◆ Brief 1: In the excerpt about the RAND report on complementary and alternative medicine, write out the passage word for word, starting at the words "The title of" and ending after the words "to any use.".
◆ Brief 2:
Answer these questions from the excerpt about the RAND report on complementary and alternative medicine:
(a) How many pages long is the RAND document?
(b) In what period did medical delivery organizations begin "CAM" integration?
(c) Under Medicare, which chiropractic service was the only one that made the grade?

◆ Selected passage:
::::::
Excerpted from Huffington Post
A recent report from the RAND Corporation describes how regular medicine reduced complementary and alternative medicine professionals to “thing” status — as “modalities” — in the first years of the integrative medicine era.
The title of the report is “Complementary and Alternative Medicine: Professions or Modalities?” The discussions among policy makers, practitioners and delivery system leaders synthesized in the 75-page document beg a more significant question: Does the emergence of values-based medicine urge a major re-think regarding the potential contributions of these professionals?
The case statement by RAND’s Patricia Herman, ND, PhD and Ian Coulter, PhD begins with a blunt irony. “One of the hallmarks of complementary and alternative medicine (CAM) is treatment of the whole person.” Yet in the fee-for-service procedure and production orientation of the medical industry, licensed practitioners of chiropractic, acupuncture and Oriental medicine, and naturopathic medicine were typically stripped of this core value — treating the whole person — before being put to any use.
Regular medicine’s dominant influence when “CAM” integration by medical delivery organizations began in the mid-1990s was the industrial value of service production. Mayo Clinic’s director of innovation captures this concisely when he recently spoke of medicine’s historic focus on “producing” services rather than on “creating health.”
In such an industrial setting, a chiropractor became a thing to be use sparingly. Chiropractor = spinal manipulation for low back pain.
A precedent for this boiling down of a chiropractor’s potential value in human health to thing status was set for chiropractors decades earlier in Medicare. In that even more intransigent fee-for-service era, only adjustment of the spine for low back pain made the grade. Unremunerated was the time that a chiropractor spends in evaluation and management. Most of the chiropractic professional’s education and practice rights were dumped overboard. No value was placed on a chiropractor’s counseling of patients on diet, lifestyle, dietary supplements, or ergonomics, for instance.
Getting into Medicare at all back then was a victory for the field. But a consequence of this limited economic relationship was the rack ’em and crack ’em – as fast as possible method of treatment. Produce!
::::::
◆ Entries shown:
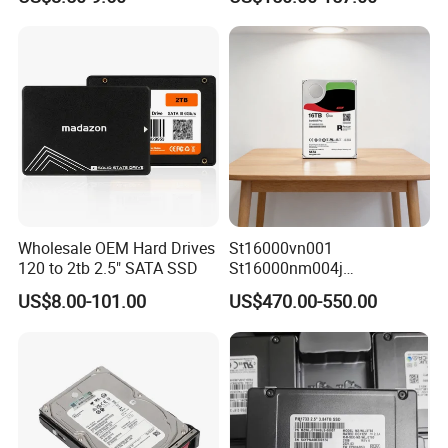
Wholesale OEM Hard Drives
St16000vn001
120 to 2tb 2.5" SATA SSD
St16000nm004j
St16000ve004
US$8.00-101.00
US$470.00-550.00
St16000dm001 16tb
7200rpm Sas 12GB/S 3.5"
Enterprise Sea Gate HDD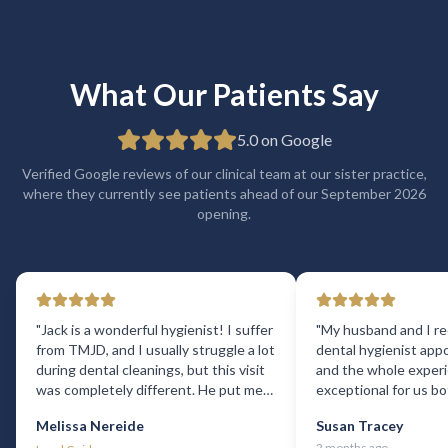
What Our Patients Say
5.0 on Google
Verified Google reviews of our clinical team at our sister practice,
where they currently see patients ahead of our September 2026
opening.
"
Jack is a wonderful hygienist! I suffer
"
My husband and I re
from TMJD, and I usually struggle a lot
dental hygienist app
during dental cleanings, but this visit
and the whole exper
was completely different. He put me
exceptional for us b
at ease right away and was incredibly
reception staff were 
Melissa Nereide
Susan Tracey
gentle and attentive. For the first time
offered us excellent
2 months ago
::::::
◆ Response area 1:
The title of the report is “Complementary and Alternative Medicine: Professions or Modalities?” The discussions among policy makers, practitioners and delivery system leaders synthesized in the 75-page document beg a more significant question: Does the emergence of values-based medicine urge a major re-think regarding the potential contributions of these professionals?
The case statement by RAND’s Patricia Herman, ND, PhD and Ian Coulter, PhD begins with a blunt irony. “One of the hallmarks of complementary and alternative medicine (CAM) is treatment of the whole person.” Yet in the fee-for-service procedure and production orientation of the medical industry, licensed practitioners of chiropractic, acupuncture and Oriental medicine, and naturopathic medicine were typically stripped of this core value — treating the whole person — before being put to any use.

◆ Response area 2:
(a) It is a 75-page document.
(b) It began in the mid-1990s.
(c) Only adjustment of the spine for low back pain made the grade.